Do you feel that the film industry embraces new writing talent?
The film industry is in a state of flux. If you’re referring to the old Hollywood system, I’d say no way, or at least on a very limited basis. However, with new technologies for both creation and distribution, there are a wealth of opportunities for new writers in the growing indy market. The one obstacle though is funding. Not everyone can find the necessary funding through traditional channels. Supportive audience members can help fund many projects via the crowd-funding sites, but not all of the projects that are out there will find the necessary funds.
Have you found it difficult to get your work out there and read?
Yes and no. I’ve found different outlets that have been helpful, and I’ve run into obstacles such as friends of friends who are too polite to tell me they don’t care for my writing…and then a couple years later I find out from their former assistant who becomes an agent. In that instance she loved my writing and eagerly repped me, though we had little success as a team. I had one big-budget script optioned, only to see it fall apart when the financiers backed out. That was a sad day for all of us; even the costumer had begun designing the pirate costumes.

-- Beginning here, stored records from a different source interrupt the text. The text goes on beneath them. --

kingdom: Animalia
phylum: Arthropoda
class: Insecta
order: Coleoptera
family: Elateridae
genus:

How did it feel when your script was shortlisted, then becoming a finalist, and then one of the winners?
It felt good. It’s always nice to be validated. I like my writing, but I’m too close to it to be objective, so it was thrilling when my screenplay made it all the way to the Top Five. The experience has actually opened up a new screenplay that I am beginning to outline; I hope to submit it to next year’s Shoreline Scripts competition.
How did you hear about Shore Scripts?
Probably on Withoutabox, though I’m not certain where I first heard of it two years ago. Last year another script I wrote, “My Father’s Dairy,” made it to the next-to-last round. I was determined to make it to the Top Five this year.
What goals do you have for this script and your future career?
I’d love to see this script filmed, but realistically, I’m not sure it will happen since it’s a bigger budget, especially if it’s filmed in Nunavut, Canada, where the majority of it is set. Otherwise, I hope that this level of success will help me in chatting with producers who may like my writing style and want me to pen something in collaboration with them, or want to see something else I’ve written. In the meantime, I’ll keep writing and working with my university students and with the teens I mentor; one of my teens and I wrote a historical comedy stage play that we’re hoping to see produced locally next February on the 100th anniversary of the historical figure’s death. Eventually, if I get well enough, I’d like to produce my own feature film; I’ve produced short films, and that would be the logical next step in my career.